INFORMATION SUPPLIED below:

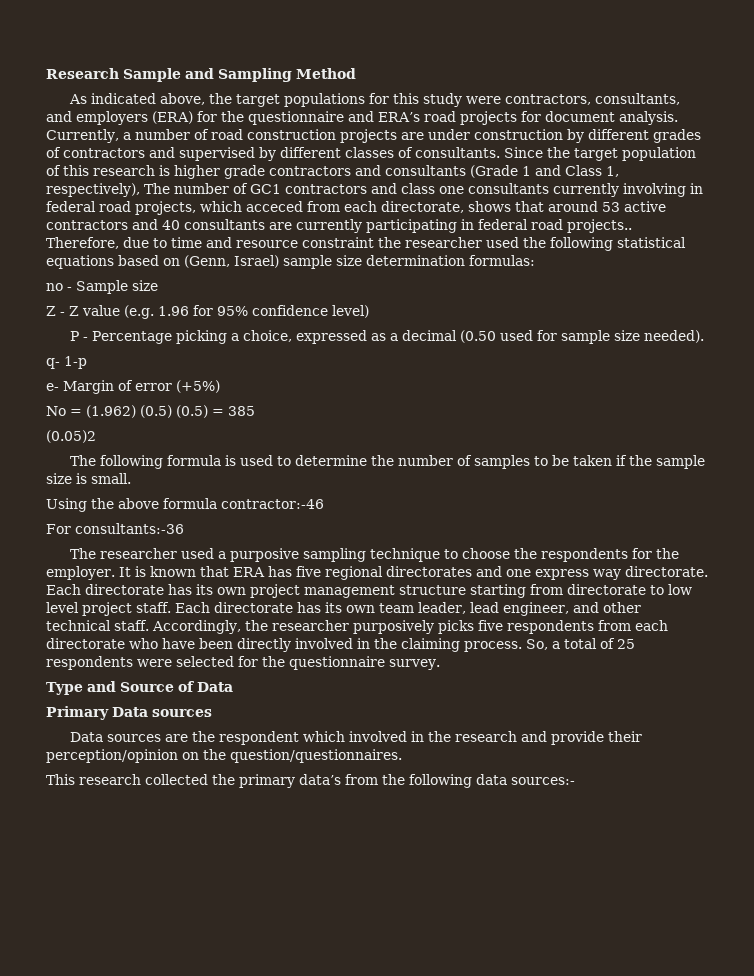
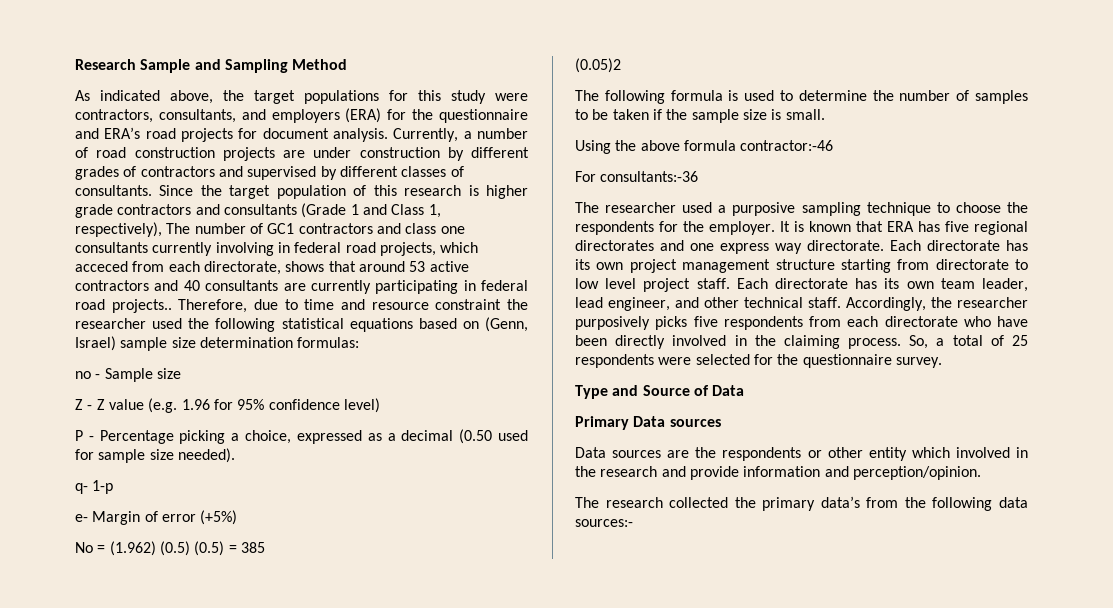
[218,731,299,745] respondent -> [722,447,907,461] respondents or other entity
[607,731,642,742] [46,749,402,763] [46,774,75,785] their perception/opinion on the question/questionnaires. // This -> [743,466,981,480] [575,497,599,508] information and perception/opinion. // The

End of INFORMATION SUPPLIED.
INFORMATION SUPPLIED below:

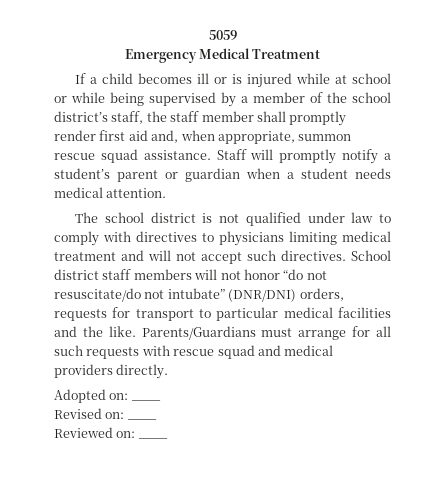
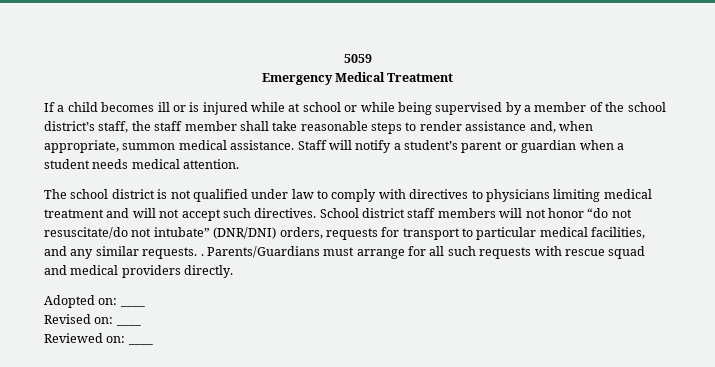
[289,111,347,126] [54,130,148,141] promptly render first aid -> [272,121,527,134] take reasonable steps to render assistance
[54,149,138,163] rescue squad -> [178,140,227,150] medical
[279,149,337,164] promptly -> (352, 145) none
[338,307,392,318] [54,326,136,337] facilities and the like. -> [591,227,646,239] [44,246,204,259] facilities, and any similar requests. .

End of INFORMATION SUPPLIED.

PROBLEM REQUIREMENTS
Find the lines of the material that contain the word "promptly" and report only how many there are.

TASK SOLUTION
2